--- Text provided Enclosed Below ---
Column mapping is the first step in any supplier data integration — and the one most teams do manually every single time. A new supplier sends a CSV. You open it, scan the headers, and start mentally translating: "OK, Farbe is color, Produktname is name, and what on earth is attr_07?"
Then you do it again next month. And again for the next supplier. The logic lives in your head, not in a system. This guide will walk you through how column mapping works, the common challenges you'll hit, and how to make the whole thing reusable.
What Is Column Mapping?
Column mapping is the process of translating supplier column names to your canonical attribute names. Your internal product schema uses color. Supplier A calls it Farbe. Supplier B calls it colour_name. Supplier C calls it clr. Column mapping is the translation layer that says: "all three of these mean color."
Without this step, you can't merge data from multiple suppliers into a single catalog. The data literally doesn't have the same shape.
| Supplier A (German) | Supplier B (UK) | Supplier C (Internal) | Your Schema |
|---|---|---|---|
| Farbe | colour_name | clr | color |
| Groesse | Size (UK) | sz | size |
| Produktname | Product Title | p_name | name |
| Mat. | Material Type | mat_code | material |
| Gewicht | Weight (kg) | wt | weight |
| Artikelnummer | SKU Code | sku | sku |
The mapping itself is simple. The challenge is doing it consistently, handling edge cases, and not losing the mapping when you close your spreadsheet.
--- End of Enclosed Text provided ---
Exercise: According to the column mapping guide, what column name does Supplier B use for color? Rely only on the column mapping guide for your answers.
--- Dataset extract Enclosed Below ---
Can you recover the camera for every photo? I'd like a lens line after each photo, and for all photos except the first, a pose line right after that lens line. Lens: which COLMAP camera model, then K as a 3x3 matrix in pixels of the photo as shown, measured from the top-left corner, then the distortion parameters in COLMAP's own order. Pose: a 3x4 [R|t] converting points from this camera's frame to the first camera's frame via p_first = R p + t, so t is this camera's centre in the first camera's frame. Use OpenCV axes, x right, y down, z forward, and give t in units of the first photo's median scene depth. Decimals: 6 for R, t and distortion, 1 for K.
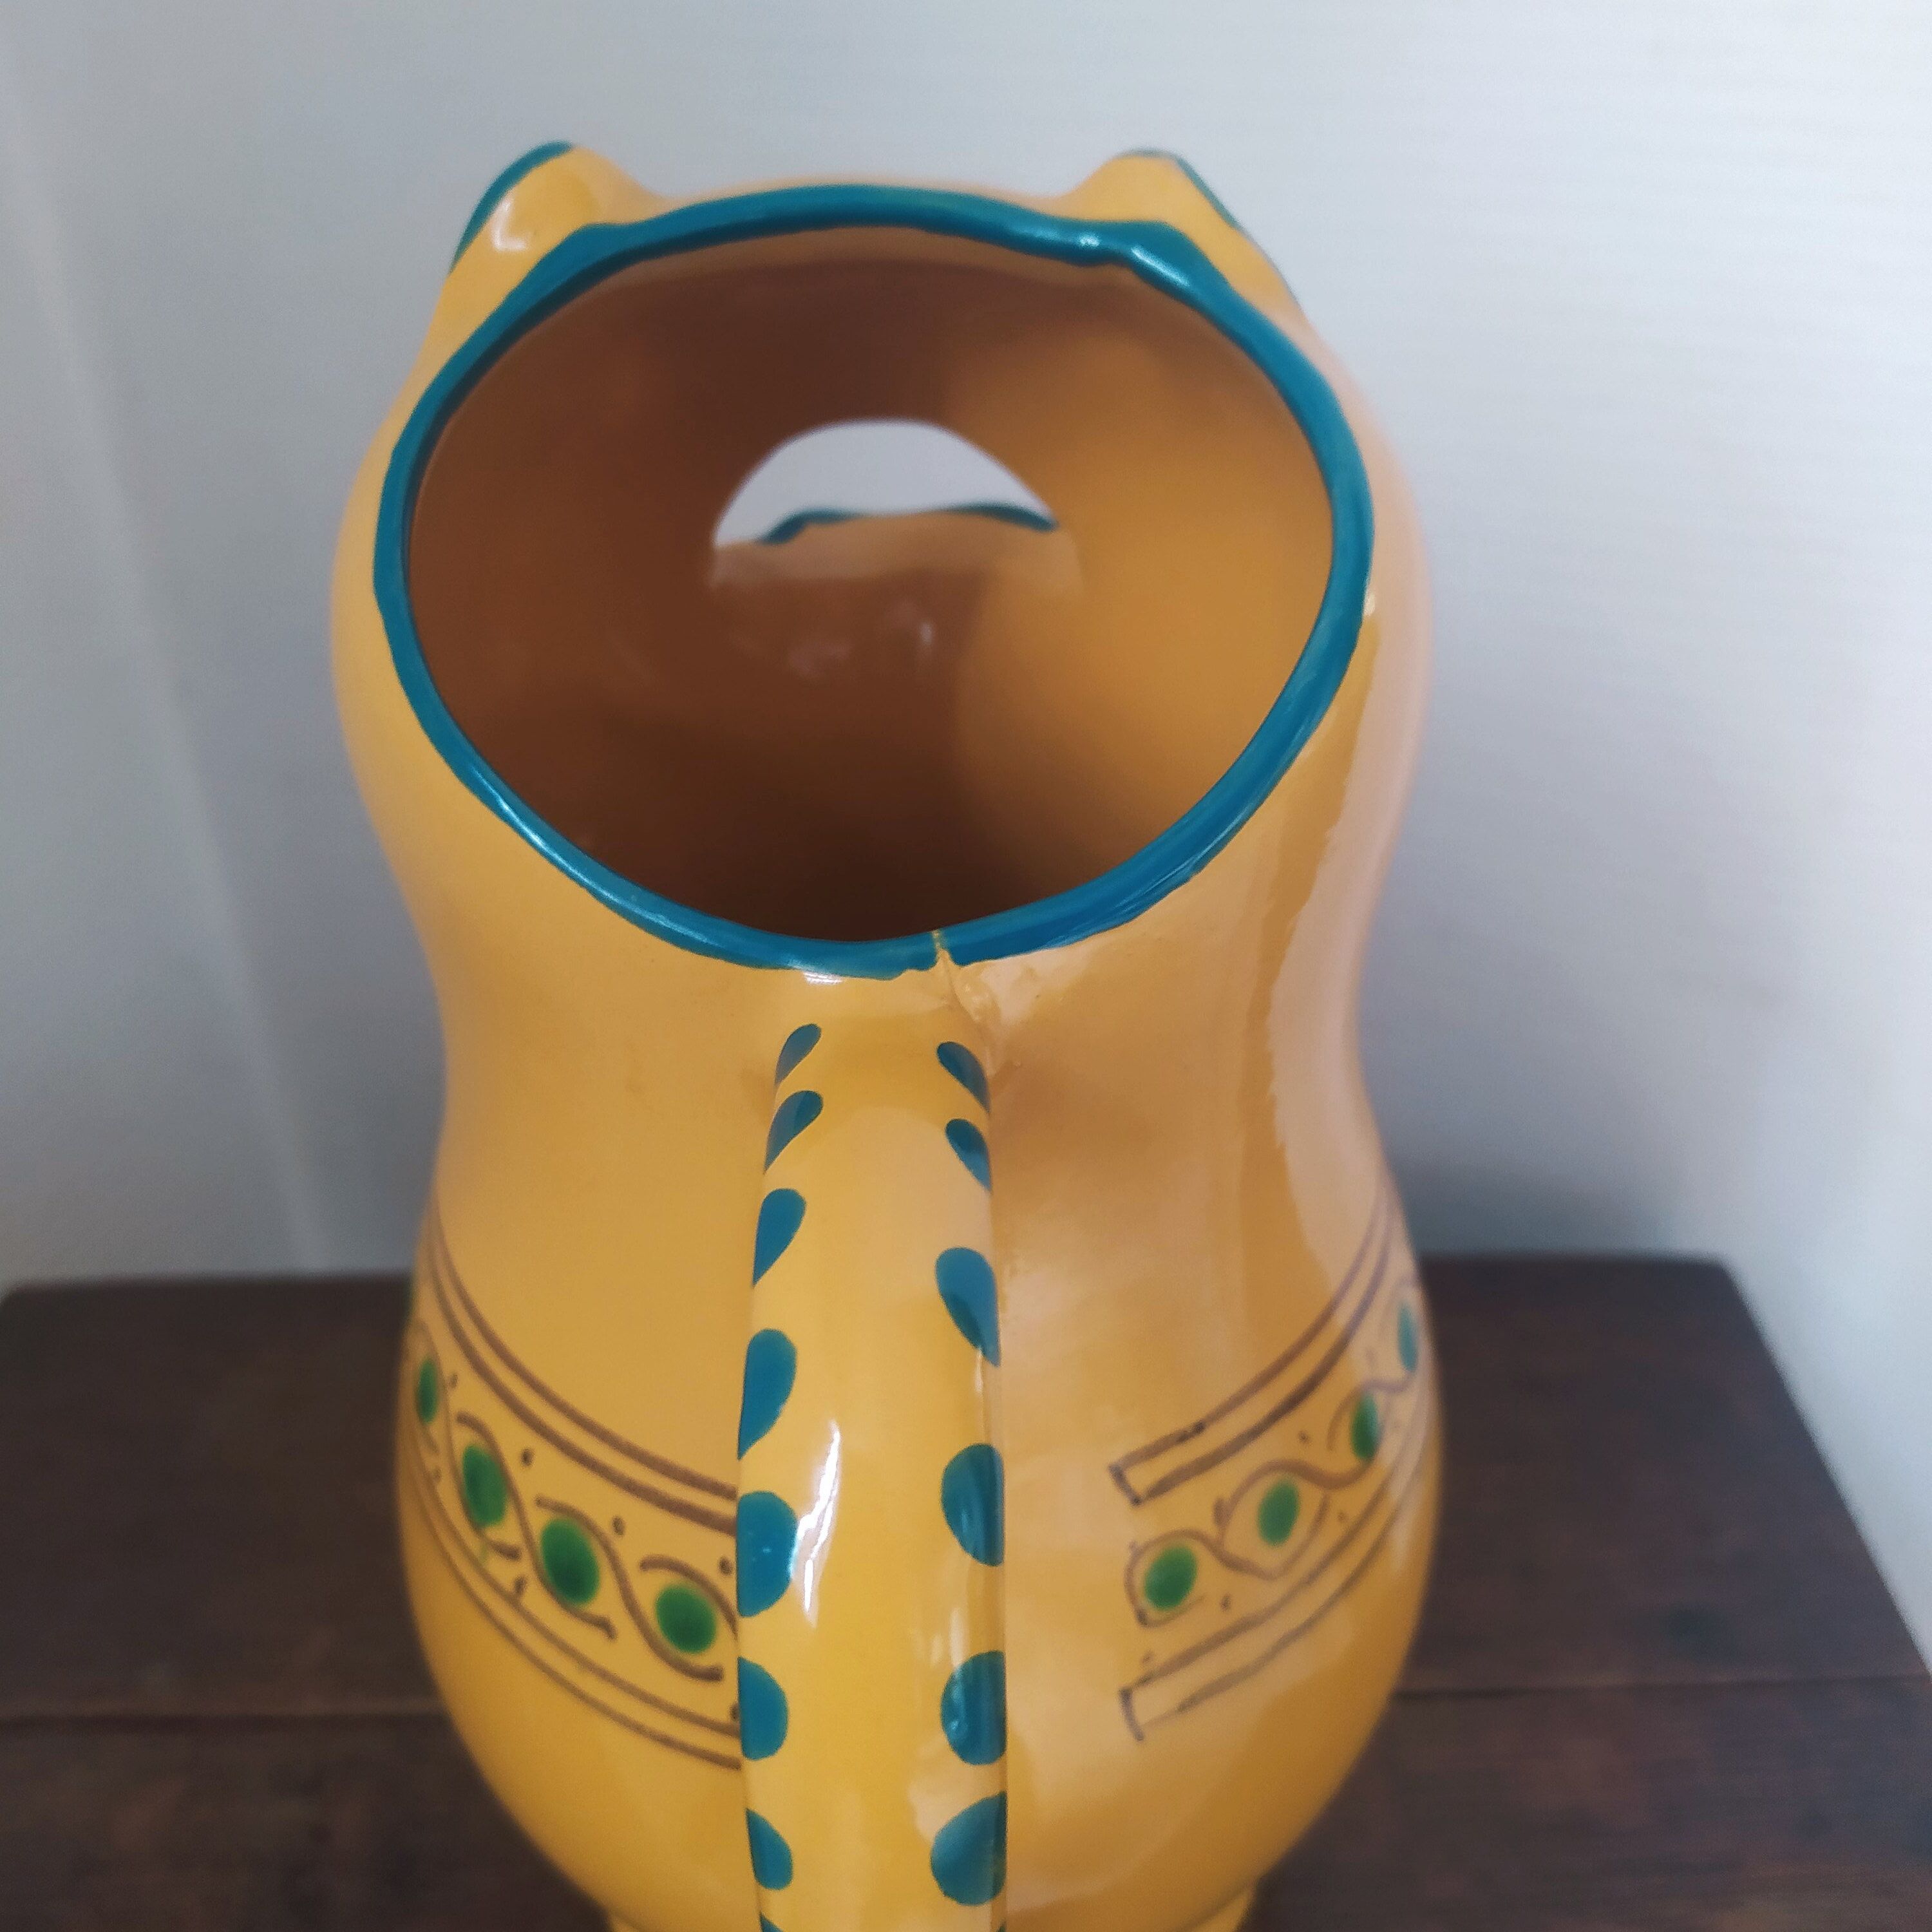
lens RADIAL K [[2070.9, 0, 966.0], [0, 2070.9, 966.0], [0, 0, 1]] dist [0.064174, -0.218422]
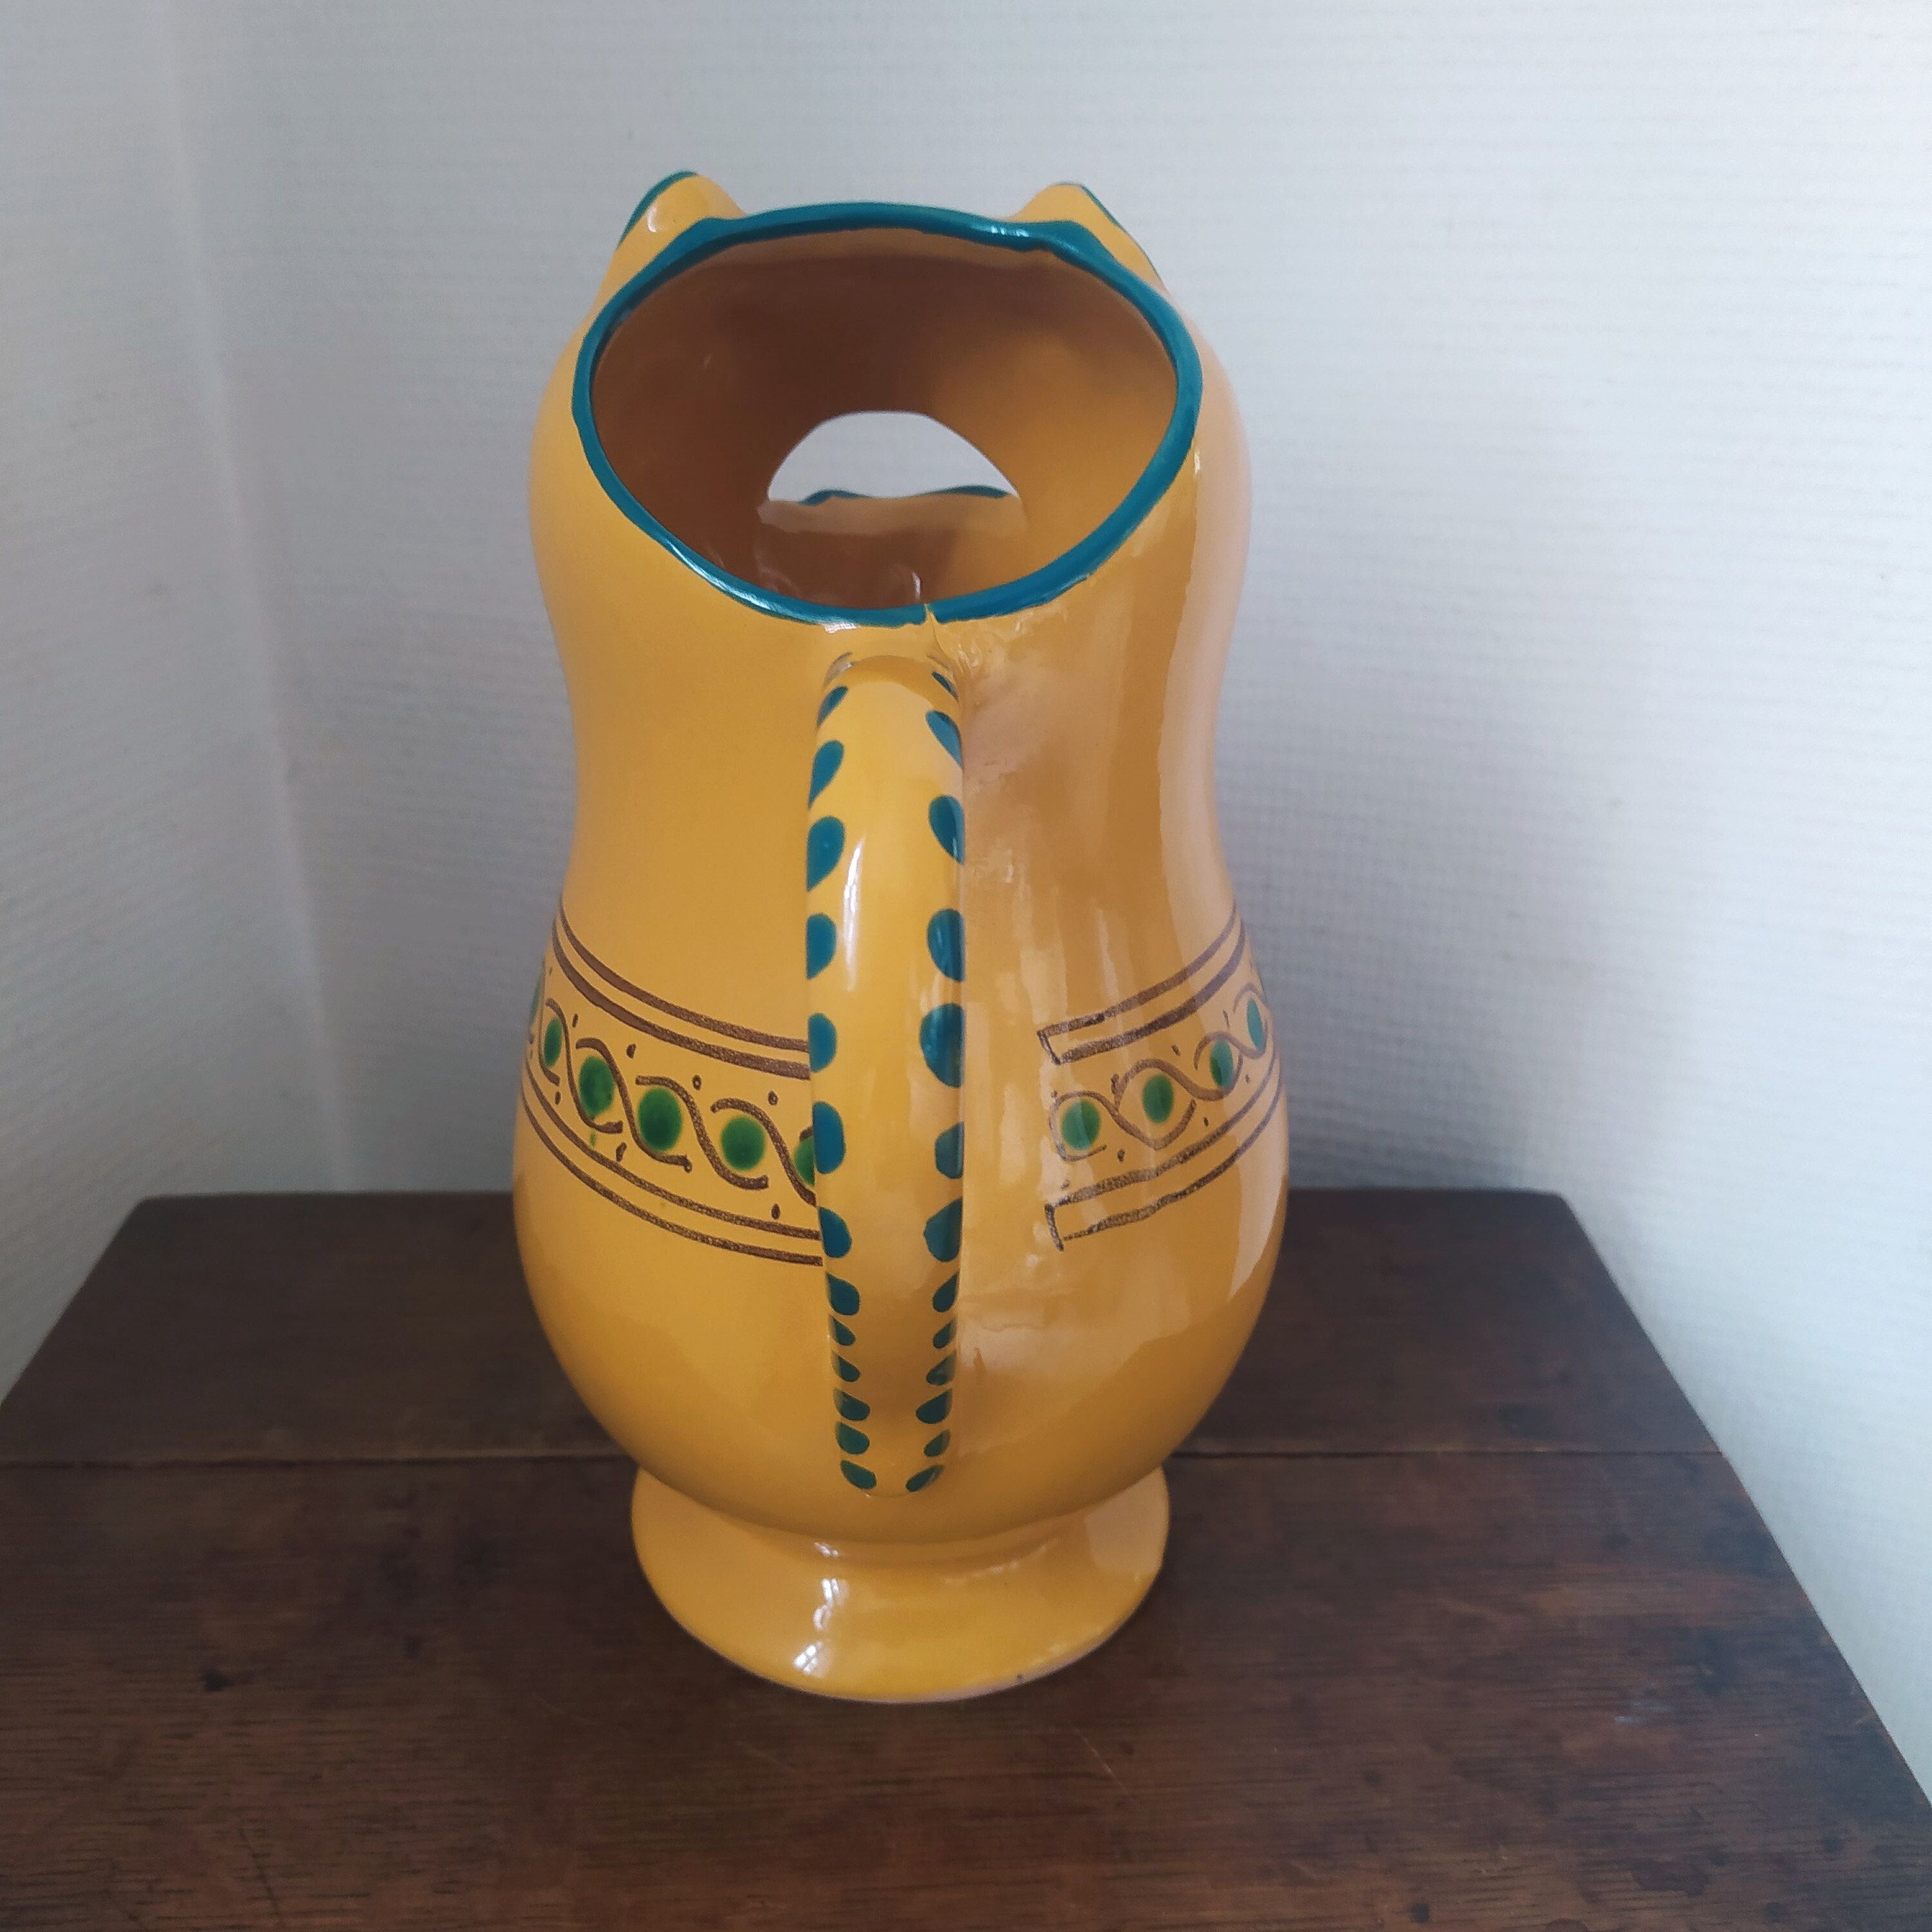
--- End of Enclosed Dataset extract ---
Response to this task: colour_name